We do not claim that evidence for this Jesus Christ guy somehow proves the validity of his claims of supernatural authority
He was just some guy walking around telling stories with a moral point at their base, root and nerve.
Some people say we have a soul and most of us would agree we have an inner voice, which some label the conscience.
Are we just thinking to hear ourselves talk?
But isn’t that good?
And we do not invest those stories with a Heavenly, supernatural, or all-omnipotent, all-seeing entity as their cause. Some people do, and some people would—an important distinction. Because it is their natural propensity to do so.
We, as atheists, might very well simply accept the fact that Jesus may have lived and said certain things. On that level, we may believe in the authenticity of certain statements made by aforesaid Fellow.
They could be direct quotes, for all we know, even though the evidence is that it was all compiled later, that would be considered objective evidence, that I am referring to.
We believe certain fundamental moral precepts to be true in all cases, and at all times.

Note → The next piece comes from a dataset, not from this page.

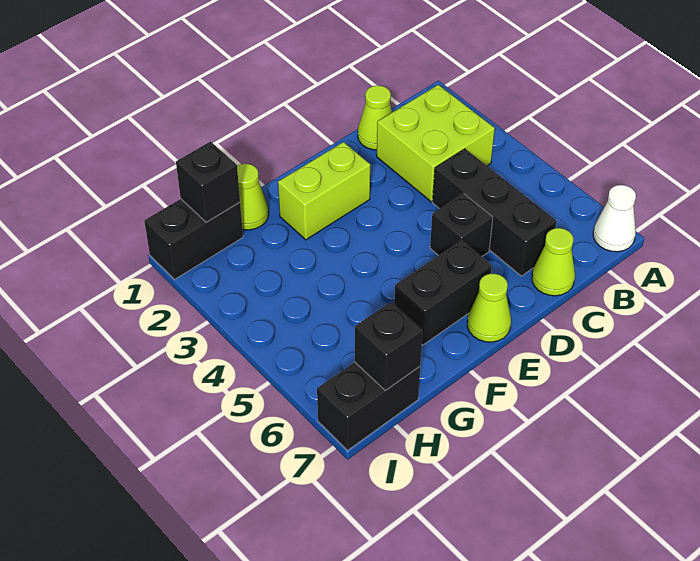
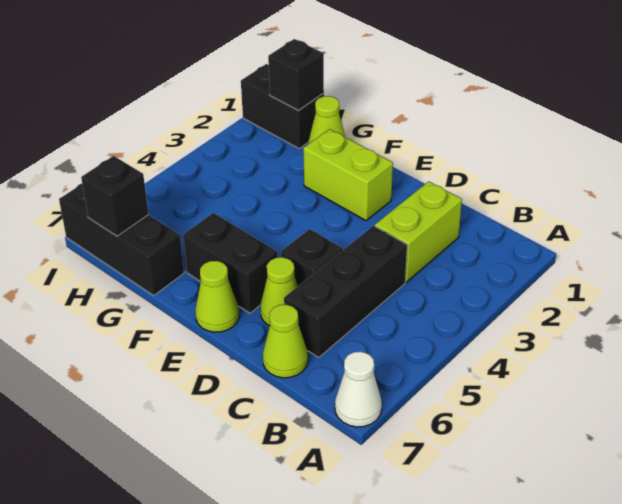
lime 2x2 brick [377,85,495,202] -> lime 1x2 brick [375,181,462,282]
lime 1x1 cone [358,86,392,150] -> lime 1x1 cone moved to [260,257,298,326]
black 1x2 brick [317,362,420,450] -> black 1x3 brick [59,184,184,295]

We call that truth—oh, you know, stuff about loving your neighbour and your enemy and all of that sort of thing. I think without such philosophical notions, the world might tend to be a much darker place.
In that sense, morality is useful. It supplements and guides our natural human feelings.
It serves a purpose, and perhaps even a higher one than individual self-aggrandizement. Even I, am willing to go that far.
In that sense, Jesus, and guys like him, Mahomet, Buddha, whomsoever, may be said to have done their jobs.
Some of them guys did a real good job.
Some of that might be backed up by our own personal observation, our own experiences, or even just education. It might just be habit or prejudicial thinking.
But what’s important is that we are thinking.
And we are thinking in moral terms.
I can’t stress that enough, ladies and gentlemen.
I was just thinking about all the great books I had read in my life. That set me to thinking about all of the stuff in them.
Some would call this the ‘Infinite Intelligence.’ (Lawrence Block on Facebook for example. I just love that guy. I’m not even really sure why. Maybe Darwin can explain it.)*
All of that stuff, everything we ever read, is still inside of us, every minute of every day. As you get older it tends to accumulate.
Don’t throw it out. It might come in useful someday, if only just save a buck!
Now that’s wisdom. (Wisdom, one of the four cardinal virtues. The four Pabst Blue Ribbon beers consumed in the writing of this whatever the hell it is didn’t exactly hurt either. – ed.)
Wisdom is better than pure rhetoric, I’m not sure why.
Ask somebody else.
Anyhow, I don’t care if you use it or abuse it.
For surely it is ours to do with what we will.
As for dreams, and visions, and miracles and walking on water and all that stuff, it was allegory, it was a necessary fiction.
It was an ignorant age.
*(Oh, God, Harold. You’re in deep trouble now. – ed.)